# Bowl Chuck



## kazuma78 (Jul 19, 2013)

My father in law is looking for a chuck for bowl turning. One that can clamp on the outside of a bowl or the inside. Right now he is leaning towards a Nova. We use a jet 1642 lathe. Any suggestions on a chuck that would work best for this? Thanks in advance! 
-Josh


----------



## Gary Max (Jul 19, 2013)

Here's how to save a few bucks. They sell a bunch of refurbed chucks at their service center. Should be a easy search online.


----------



## bamafatboy (Jul 19, 2013)

I bought a nova chuck for my lathe and I really like it. You can catch it on sale at woodcraft on ocassion. I have turned several bowls with it.[/i]


----------



## woodtickgreg (Jul 19, 2013)

I too use a supernova, I really like it and I'm satisfied with it. There's a bunch of jaws available for it too. Like the others have said, I bought mine on sale at wood craft. Look at packard wood working catalog also, the have vicmarc and oneway chucks as well, they are more expensive chucks but larger and very high quality.

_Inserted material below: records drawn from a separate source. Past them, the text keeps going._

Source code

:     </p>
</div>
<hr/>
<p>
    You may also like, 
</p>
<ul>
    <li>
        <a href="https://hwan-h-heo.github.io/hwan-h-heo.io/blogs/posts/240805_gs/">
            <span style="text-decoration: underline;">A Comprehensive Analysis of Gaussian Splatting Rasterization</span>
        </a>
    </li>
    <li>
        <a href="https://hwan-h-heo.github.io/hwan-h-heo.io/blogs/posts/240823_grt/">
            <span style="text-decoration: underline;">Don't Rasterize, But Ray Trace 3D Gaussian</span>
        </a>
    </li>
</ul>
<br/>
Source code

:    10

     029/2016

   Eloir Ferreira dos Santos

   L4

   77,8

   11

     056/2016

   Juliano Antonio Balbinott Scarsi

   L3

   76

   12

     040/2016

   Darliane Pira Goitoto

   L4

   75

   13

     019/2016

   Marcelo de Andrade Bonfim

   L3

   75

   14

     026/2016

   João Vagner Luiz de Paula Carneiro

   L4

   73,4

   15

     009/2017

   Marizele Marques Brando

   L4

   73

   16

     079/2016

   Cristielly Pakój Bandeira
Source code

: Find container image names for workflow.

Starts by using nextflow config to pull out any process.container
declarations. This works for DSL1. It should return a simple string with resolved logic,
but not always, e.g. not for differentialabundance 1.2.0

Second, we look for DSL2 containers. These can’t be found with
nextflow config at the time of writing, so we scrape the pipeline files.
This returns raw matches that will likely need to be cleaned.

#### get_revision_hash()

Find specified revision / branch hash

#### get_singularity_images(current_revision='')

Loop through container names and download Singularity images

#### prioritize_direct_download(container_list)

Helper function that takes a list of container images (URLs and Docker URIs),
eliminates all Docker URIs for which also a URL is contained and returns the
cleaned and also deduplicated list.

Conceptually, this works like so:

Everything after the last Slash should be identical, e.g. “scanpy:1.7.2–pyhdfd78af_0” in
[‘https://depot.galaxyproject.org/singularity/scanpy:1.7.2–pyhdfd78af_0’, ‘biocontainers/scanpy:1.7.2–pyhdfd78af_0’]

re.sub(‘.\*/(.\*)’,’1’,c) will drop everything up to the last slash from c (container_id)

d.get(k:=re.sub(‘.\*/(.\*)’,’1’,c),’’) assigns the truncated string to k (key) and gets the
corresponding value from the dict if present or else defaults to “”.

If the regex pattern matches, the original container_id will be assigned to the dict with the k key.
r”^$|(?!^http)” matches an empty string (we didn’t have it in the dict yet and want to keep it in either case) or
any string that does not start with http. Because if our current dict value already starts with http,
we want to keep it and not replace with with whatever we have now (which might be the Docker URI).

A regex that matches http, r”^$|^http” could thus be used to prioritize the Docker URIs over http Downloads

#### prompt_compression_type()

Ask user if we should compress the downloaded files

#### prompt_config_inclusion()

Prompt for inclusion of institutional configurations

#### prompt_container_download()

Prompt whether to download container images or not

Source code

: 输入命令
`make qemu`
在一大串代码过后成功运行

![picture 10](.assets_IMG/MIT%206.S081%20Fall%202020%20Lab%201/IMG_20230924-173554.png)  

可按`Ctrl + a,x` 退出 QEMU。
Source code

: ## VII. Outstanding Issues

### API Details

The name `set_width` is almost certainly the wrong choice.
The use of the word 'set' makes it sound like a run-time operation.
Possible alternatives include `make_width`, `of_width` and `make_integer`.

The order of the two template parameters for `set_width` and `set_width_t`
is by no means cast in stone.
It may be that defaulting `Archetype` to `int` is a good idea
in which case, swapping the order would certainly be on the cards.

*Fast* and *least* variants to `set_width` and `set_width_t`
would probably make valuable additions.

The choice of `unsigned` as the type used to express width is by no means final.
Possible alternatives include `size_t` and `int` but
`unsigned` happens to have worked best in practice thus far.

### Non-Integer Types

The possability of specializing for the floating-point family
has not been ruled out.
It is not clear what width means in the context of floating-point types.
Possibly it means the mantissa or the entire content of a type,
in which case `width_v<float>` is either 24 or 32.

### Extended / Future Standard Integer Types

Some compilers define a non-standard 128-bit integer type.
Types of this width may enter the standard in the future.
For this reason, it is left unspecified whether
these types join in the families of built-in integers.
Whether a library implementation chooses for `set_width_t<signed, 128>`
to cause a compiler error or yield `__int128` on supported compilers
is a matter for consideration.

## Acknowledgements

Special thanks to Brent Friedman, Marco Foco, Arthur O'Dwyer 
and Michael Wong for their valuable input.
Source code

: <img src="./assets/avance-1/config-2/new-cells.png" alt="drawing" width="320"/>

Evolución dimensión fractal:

For the money though I think the nova is the best bang for the buck.


----------



## Mike Mills (Jul 19, 2013)

I have several Nova's, the G3's as well as SN's and SN2. For larger items you will want the SN2 over the G3.
When you need/want other jaws Amazon usually has much lower prices than everyone else and with free shipping.
Here is the link to the service center. They are often out of the reconditioned SN2 but it appears they have some in stock now.

http://novatoolsusa.com/RECONDITIONED-SuperNOVA2-Wood-Turning-Chuck-23055-R.htm

I assume by outside of or inside of a bowl you mean a spigot/tendon mount or a recess mount.
If you want to actually hold the bowl at the edge then you would need cole jaws for the chuck.


----------